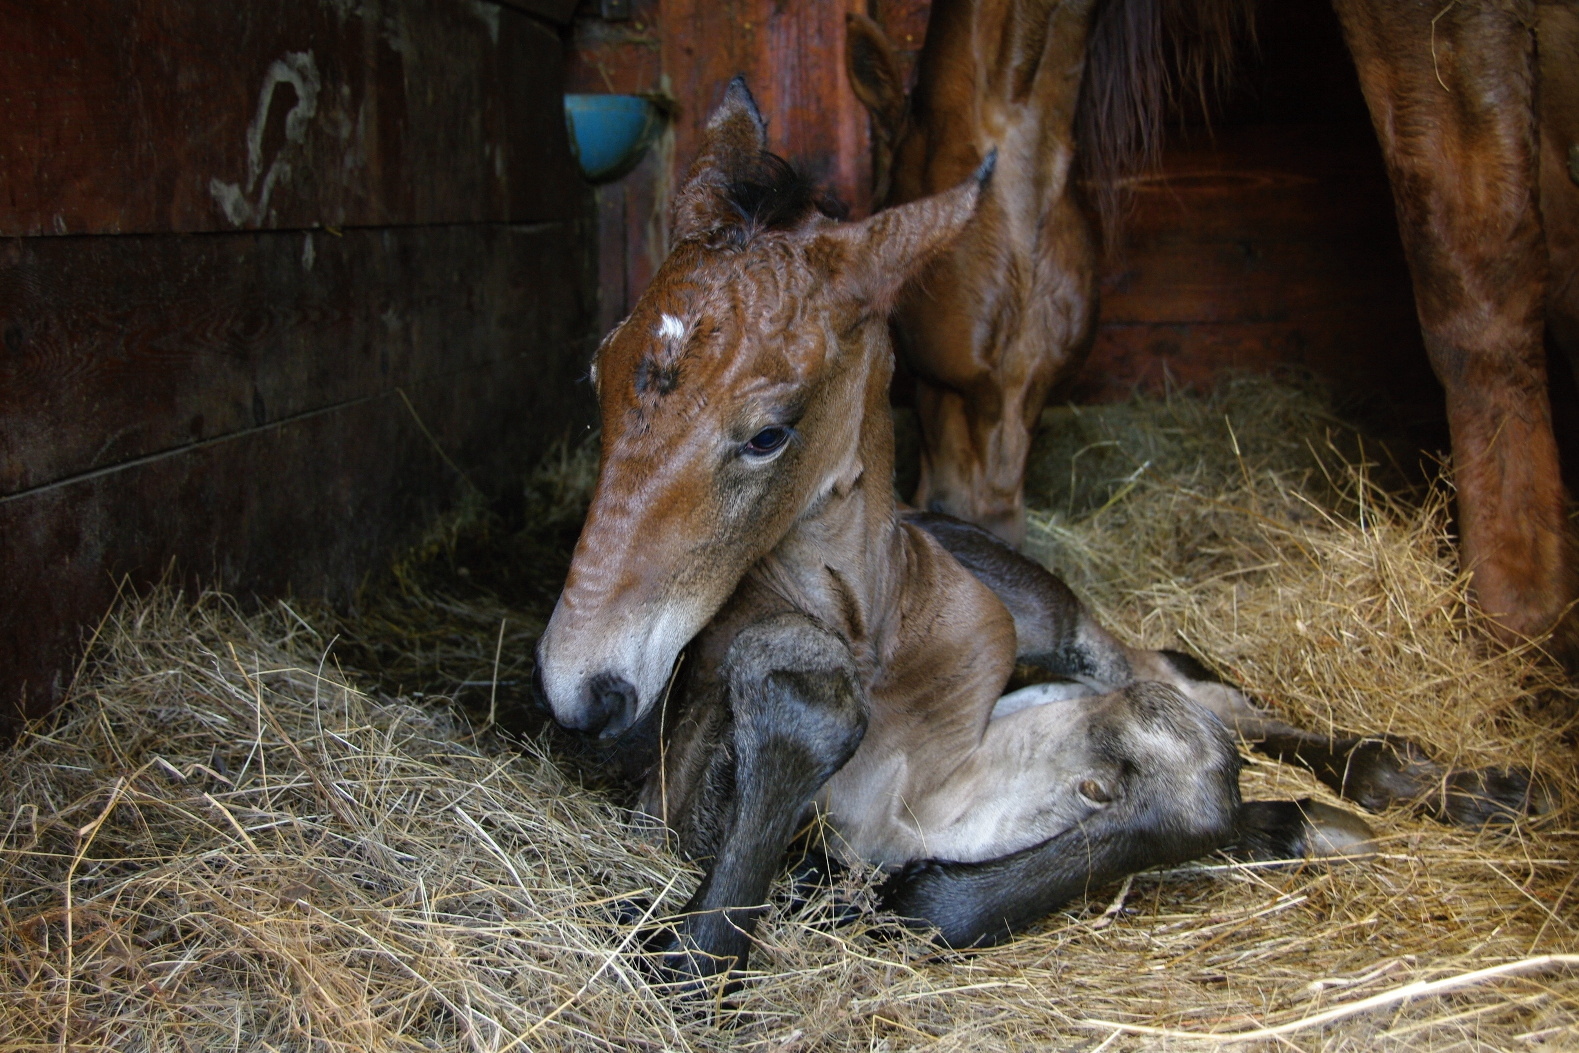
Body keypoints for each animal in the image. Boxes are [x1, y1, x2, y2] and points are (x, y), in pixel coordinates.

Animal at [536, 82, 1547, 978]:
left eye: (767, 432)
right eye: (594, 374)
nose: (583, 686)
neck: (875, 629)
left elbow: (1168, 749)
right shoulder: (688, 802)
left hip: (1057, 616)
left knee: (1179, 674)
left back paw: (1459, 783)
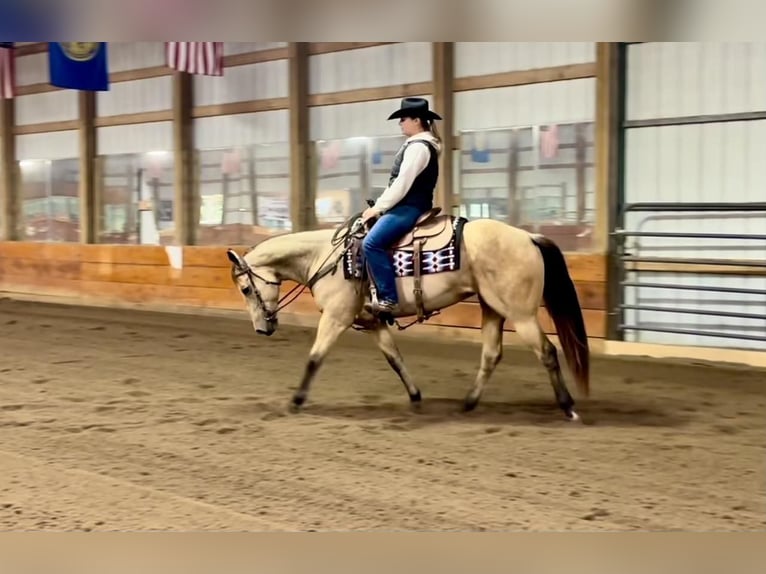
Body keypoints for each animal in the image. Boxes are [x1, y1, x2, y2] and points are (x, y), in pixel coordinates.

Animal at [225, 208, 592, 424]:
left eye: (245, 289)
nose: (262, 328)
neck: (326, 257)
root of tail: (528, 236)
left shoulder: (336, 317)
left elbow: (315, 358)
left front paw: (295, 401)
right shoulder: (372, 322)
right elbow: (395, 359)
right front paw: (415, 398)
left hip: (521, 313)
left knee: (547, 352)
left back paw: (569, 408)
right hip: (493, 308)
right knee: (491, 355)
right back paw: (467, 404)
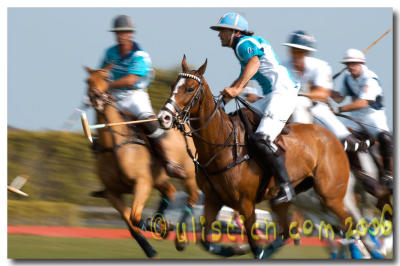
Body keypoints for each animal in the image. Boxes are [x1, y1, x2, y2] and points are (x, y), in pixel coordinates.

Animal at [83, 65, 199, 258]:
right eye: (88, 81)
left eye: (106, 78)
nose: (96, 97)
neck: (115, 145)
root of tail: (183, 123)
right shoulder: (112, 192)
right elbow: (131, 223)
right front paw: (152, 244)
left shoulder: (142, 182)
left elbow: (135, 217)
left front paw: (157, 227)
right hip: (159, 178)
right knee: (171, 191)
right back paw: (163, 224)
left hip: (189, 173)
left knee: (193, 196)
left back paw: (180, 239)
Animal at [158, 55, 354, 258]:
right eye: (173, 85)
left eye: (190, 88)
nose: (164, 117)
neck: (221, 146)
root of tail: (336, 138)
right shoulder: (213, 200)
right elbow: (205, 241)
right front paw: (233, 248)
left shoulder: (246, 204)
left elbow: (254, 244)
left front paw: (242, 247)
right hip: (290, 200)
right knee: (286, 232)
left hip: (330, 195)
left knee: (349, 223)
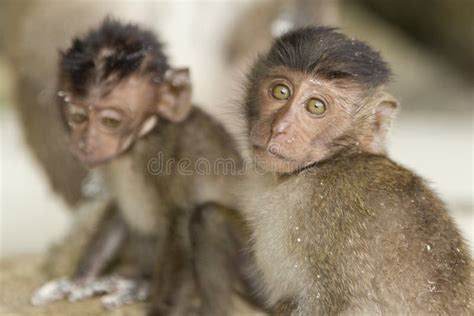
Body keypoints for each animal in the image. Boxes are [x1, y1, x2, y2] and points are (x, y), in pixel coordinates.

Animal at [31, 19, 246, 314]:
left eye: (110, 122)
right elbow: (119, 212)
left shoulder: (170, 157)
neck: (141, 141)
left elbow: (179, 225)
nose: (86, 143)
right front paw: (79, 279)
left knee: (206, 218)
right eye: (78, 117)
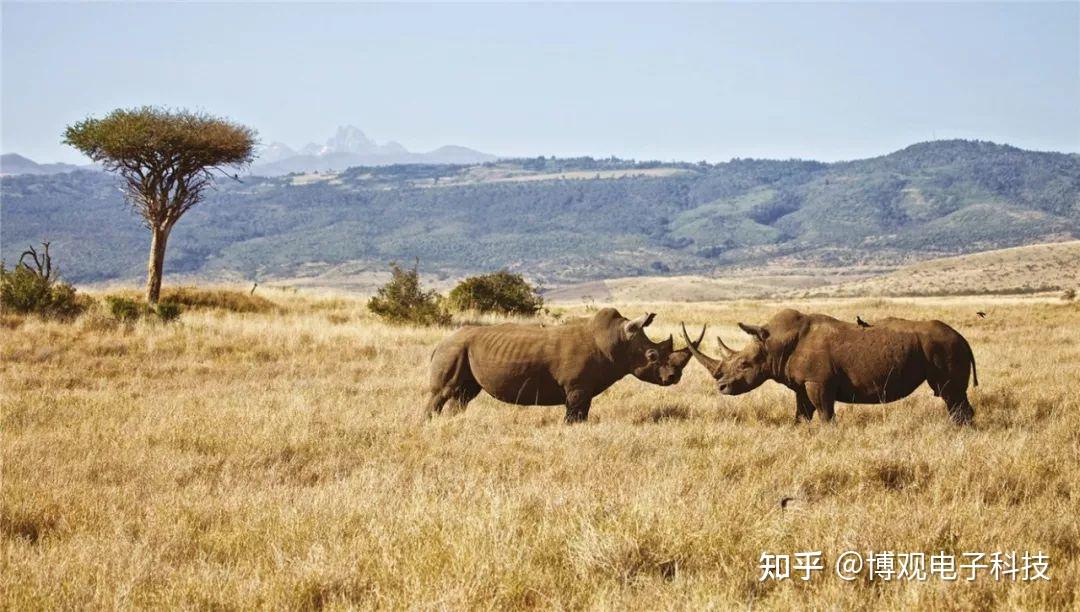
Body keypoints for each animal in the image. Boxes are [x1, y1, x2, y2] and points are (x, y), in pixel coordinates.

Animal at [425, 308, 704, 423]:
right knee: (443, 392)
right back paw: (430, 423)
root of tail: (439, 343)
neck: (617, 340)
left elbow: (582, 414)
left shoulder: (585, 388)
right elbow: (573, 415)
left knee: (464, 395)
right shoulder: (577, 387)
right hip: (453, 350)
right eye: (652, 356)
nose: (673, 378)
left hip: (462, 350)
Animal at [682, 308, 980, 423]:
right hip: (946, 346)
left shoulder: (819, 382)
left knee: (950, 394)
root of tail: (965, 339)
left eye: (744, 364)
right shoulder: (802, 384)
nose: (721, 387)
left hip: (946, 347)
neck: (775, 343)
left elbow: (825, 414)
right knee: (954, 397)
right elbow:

- _TASK DIRECTIONS_
The line holding "right front paw: (415, 398)" starts the copy and the line holding "right hip: (453, 350)" ends it. Repeat those two lines above and all between them exactly, leaving out pictures.

- _YOUR SOLUTION_
right front paw: (415, 398)
left hip: (521, 313)
left knee: (547, 352)
left back paw: (569, 408)
right hip: (493, 308)
right knee: (491, 355)
right back paw: (467, 404)
Body keypoints for each animal in the image. Boxes are [x1, y1, x2, y2] and points are (x, y), in pixel coordinates.

Animal at [83, 65, 199, 258]:
right eye: (88, 81)
left eye: (106, 78)
nose: (96, 97)
neck: (115, 145)
root of tail: (183, 123)
right shoulder: (112, 192)
right elbow: (131, 223)
right front paw: (152, 244)
left shoulder: (142, 182)
left elbow: (135, 217)
left front paw: (157, 227)
right hip: (159, 178)
right knee: (171, 191)
right back paw: (163, 224)
left hip: (189, 173)
left knee: (193, 196)
left back paw: (180, 239)
Animal at [158, 55, 354, 258]:
right eye: (173, 85)
left eye: (190, 88)
nose: (164, 117)
neck: (221, 146)
root of tail: (336, 138)
right shoulder: (213, 200)
right elbow: (205, 241)
right front paw: (233, 248)
left shoulder: (246, 204)
left elbow: (254, 244)
left front paw: (242, 247)
right hip: (290, 200)
right knee: (286, 232)
left hip: (330, 195)
left knee: (349, 223)
Body keypoints for each animal in the image. Boxes are [x1, y1, x2, y2] and points are (x, y), in pixel coordinates.

Animal at [31, 19, 246, 314]:
left eye: (110, 122)
right elbow: (119, 212)
left shoulder: (170, 157)
neck: (141, 141)
left elbow: (179, 225)
nose: (86, 143)
right front paw: (79, 279)
left knee: (206, 218)
right eye: (78, 117)
Body keypoints for each animal in the image. Boxes are [x1, y1, x2, y2] and points are (x, y), in pixel coordinates.

Animal at [425, 308, 704, 423]:
right knee: (443, 392)
right back paw: (430, 423)
root of tail: (439, 343)
neck: (617, 340)
left elbow: (582, 414)
left shoulder: (585, 388)
right elbow: (573, 415)
left knee: (464, 395)
right shoulder: (577, 387)
right hip: (453, 350)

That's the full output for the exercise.